My husband, Lee’s paternal line of the family were of German heritage but were immigrants from Russia. His grandfather was only 2 months old when they immigrated. One of Lee’s cousins helped to provide a history of his grandfather’s family from the time they immigrated, but my curiosity wanted to know more about their life in Russia. I have found several very helpful websites to research Russia and what their life was like before 1903 and what may have happened to the family that remained in Russia.


The American Historical Society of Germans From Russia.

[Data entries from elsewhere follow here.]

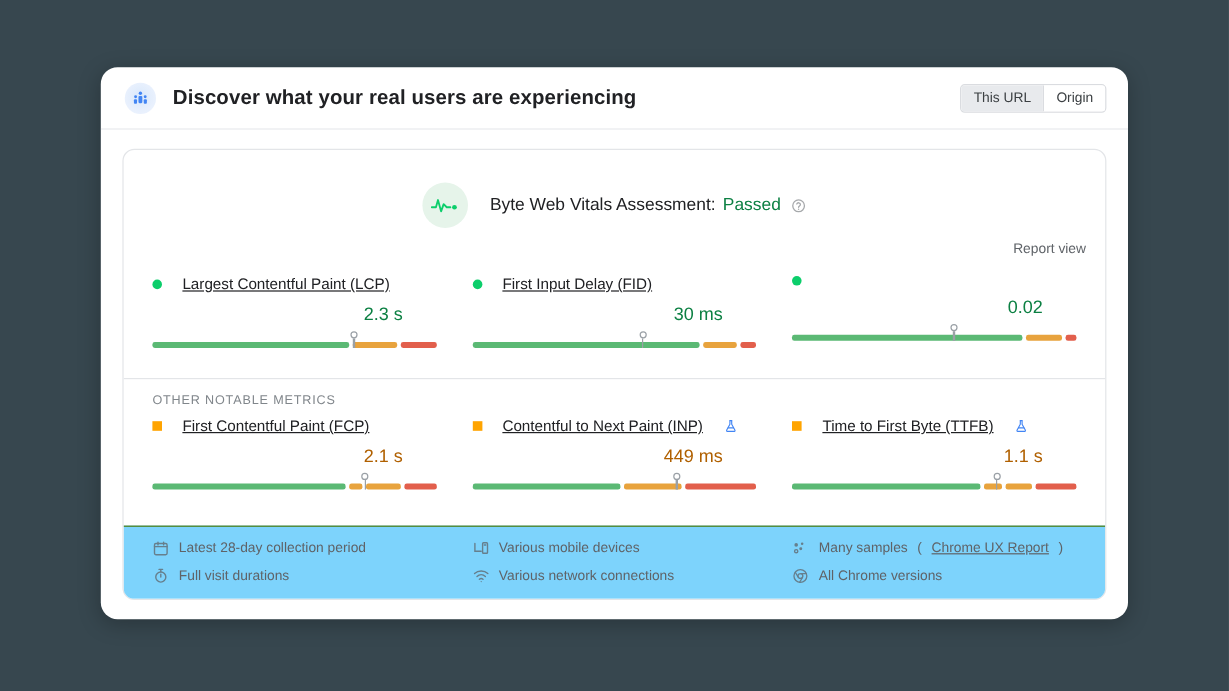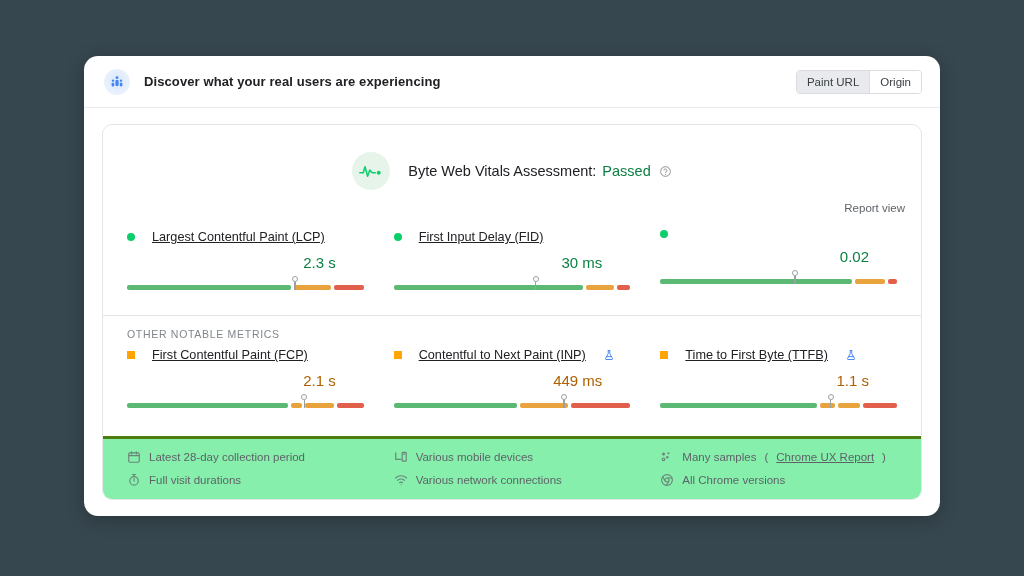--- a/index.html
+++ b/index.html
@@ -50,21 +50,21 @@
     border-radius: 50%;
     background: radial-gradient(circle at 50% 45%, #d9e8fb 0%, #e8f0fd 60%, #eef4fe 100%);
     display: flex;
     align-items: center;
     justify-content: center;
     flex: 0 0 auto;
   }
 
   .header-title {
     margin-left: 14px;
-    font-size: 13px;
+    font-size: 17px;
     font-weight: bold;
     color: #202124;
     letter-spacing: 0.1px;
   }
 
   .toggle-group {
     margin-left: auto;
     display: flex;
     border: 1px solid #dadce0;
     border-radius: 4px;
@@ -272,22 +272,22 @@
   .section-caption {
     font-size: 10.5px;
     letter-spacing: 0.7px;
     color: #80868b;
     padding: 12px 0 0 24px;
   }
 
   
   .footer {
     margin-top: auto;
-    border-top: 3px solid #4d7c0f;
-    background: #86efac;
+    border-top: 1px solid #4d7c0f;
+    background: #7dd3fc;
     padding: 11px 24px 12px 24px;
     display: grid;
     grid-template-columns: 1fr 1fr 1fr;
     column-gap: 30px;
     row-gap: 9px;
   }
 
   .foot-item {
     display: flex;
     align-items: center;
@@ -325,21 +325,21 @@
         <circle cx="12" cy="5.5" r="2.1"></circle>
         <circle cx="6" cy="10" r="1.8"></circle>
         <circle cx="18" cy="10" r="1.8"></circle>
         <rect x="9.6" y="9" width="4.8" height="9" rx="1.4"></rect>
         <rect x="3.9" y="13" width="3.9" height="5.6" rx="1.2"></rect>
         <rect x="16.2" y="13" width="3.9" height="5.6" rx="1.2"></rect>
       </svg>
     </div>
     <div class="header-title">Discover what your real users are experiencing</div>
     <div class="toggle-group">
-      <button class="toggle-btn selected">Paint URL</button>
+      <button class="toggle-btn selected">This URL</button>
       <button class="toggle-btn">Origin</button>
     </div>
   </div>
 
   <div class="panel">
 
     <div class="assessment">
       <div class="assess-icon">
         <svg width="24" height="20" viewBox="0 0 28 20">
           <polyline points="1,12 5,12 7,5 10,16 12.5,9 15.5,12 19,12" fill="none" stroke="#0cce6b" stroke-width="1.8" stroke-linejoin="round" stroke-linecap="round"></polyline>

URL: As their website states they are an “international organization dedicated to the discovery, collection, preservation, and dissemination of information related to the history, cultural heritage and genealogy of Germanic settlers in the Russian Empire and their descendants.” They were founded in 1968. They have developed an extensive collection of knowledge regarding family history, histories of villages in Russia and many other areas that involve our ancestors.

Reading a past Journal, I was able to find an article detailing the lives of my husband’s g-grandparents and the church they help found in Lipscomb County, Texas. I highly recommend becoming a member to be able to benefit from all the benefits the Society has to offer.

The Germans From Russia Society (URL: also has an extensive research library and database. Their motto is: “Connecting German-Russian Researchers Around the World.” Membership has even more benefits than if you just search their site. They also have volunteers and local and national chapters to participate in.

Odessa A German-Russian Genealogical Library (url: ) Odessa is a digital library that “consists primarily of digitized books and records plus indexes of microfilms and research aids that enable users to trace individual and family migrations since the early 1800s.” They carry everything from census records, cemetery and church records, family histories and gedcom files. This is a very valuable resource to find ancestors. I have found marriage, death, and christening records.

When you are researching a line of the family that doesn’t speak English, having resources from societies such as the ones I have mentioned is invaluable. They can provide records that have been translated into English along with providing translators if there are documents that the family has saved, such as letters or articles from the “old county”. The Societies work hard to make sure traditions, cooking, and even the music is preserved for generations to come.

I know that there are many more research sites available, but these three are my favorites.